▶ _Your goal_: Print the lines of each item below, character for character, with nothing changed.

(Saved entries)

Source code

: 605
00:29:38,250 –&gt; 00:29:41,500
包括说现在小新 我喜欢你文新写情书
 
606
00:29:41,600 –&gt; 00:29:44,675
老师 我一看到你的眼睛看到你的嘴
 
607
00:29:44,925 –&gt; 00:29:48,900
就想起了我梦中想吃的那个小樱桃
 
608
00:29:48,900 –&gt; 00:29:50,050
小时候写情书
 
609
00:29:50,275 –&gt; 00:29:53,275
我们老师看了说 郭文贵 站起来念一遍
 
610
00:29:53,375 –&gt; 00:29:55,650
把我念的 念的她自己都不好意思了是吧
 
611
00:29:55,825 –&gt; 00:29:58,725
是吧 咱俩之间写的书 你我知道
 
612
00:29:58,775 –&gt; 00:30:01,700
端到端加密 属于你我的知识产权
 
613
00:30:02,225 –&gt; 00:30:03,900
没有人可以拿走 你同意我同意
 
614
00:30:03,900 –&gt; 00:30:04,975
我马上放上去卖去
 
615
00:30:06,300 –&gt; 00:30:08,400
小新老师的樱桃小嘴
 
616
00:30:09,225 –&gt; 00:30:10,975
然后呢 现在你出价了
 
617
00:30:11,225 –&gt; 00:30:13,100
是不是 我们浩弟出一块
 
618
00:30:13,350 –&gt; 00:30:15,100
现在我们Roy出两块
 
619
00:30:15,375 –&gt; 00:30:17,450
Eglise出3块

▶ _Finished task_:
Source code

: 605
00:29:38,250 –&gt; 00:29:41,500
包括说现在小新 我喜欢你文新写情书
 
606
00:29:41,600 –&gt; 00:29:44,675
老师 我一看到你的眼睛看到你的嘴
 
607
00:29:44,925 –&gt; 00:29:48,900
就想起了我梦中想吃的那个小樱桃
 
608
00:29:48,900 –&gt; 00:29:50,050
小时候写情书
 
609
00:29:50,275 –&gt; 00:29:53,275
我们老师看了说 郭文贵 站起来念一遍
 
610
00:29:53,375 –&gt; 00:29:55,650
把我念的 念的她自己都不好意思了是吧
 
611
00:29:55,825 –&gt; 00:29:58,725
是吧 咱俩之间写的书 你我知道
 
612
00:29:58,775 –&gt; 00:30:01,700
端到端加密 属于你我的知识产权
 
613
00:30:02,225 –&gt; 00:30:03,900
没有人可以拿走 你同意我同意
 
614
00:30:03,900 –&gt; 00:30:04,975
我马上放上去卖去
 
615
00:30:06,300 –&gt; 00:30:08,400
小新老师的樱桃小嘴
 
616
00:30:09,225 –&gt; 00:30:10,975
然后呢 现在你出价了
 
617
00:30:11,225 –&gt; 00:30:13,100
是不是 我们浩弟出一块
 
618
00:30:13,350 –&gt; 00:30:15,100
现在我们Roy出两块
 
619
00:30:15,375 –&gt; 00:30:17,450
Eglise出3块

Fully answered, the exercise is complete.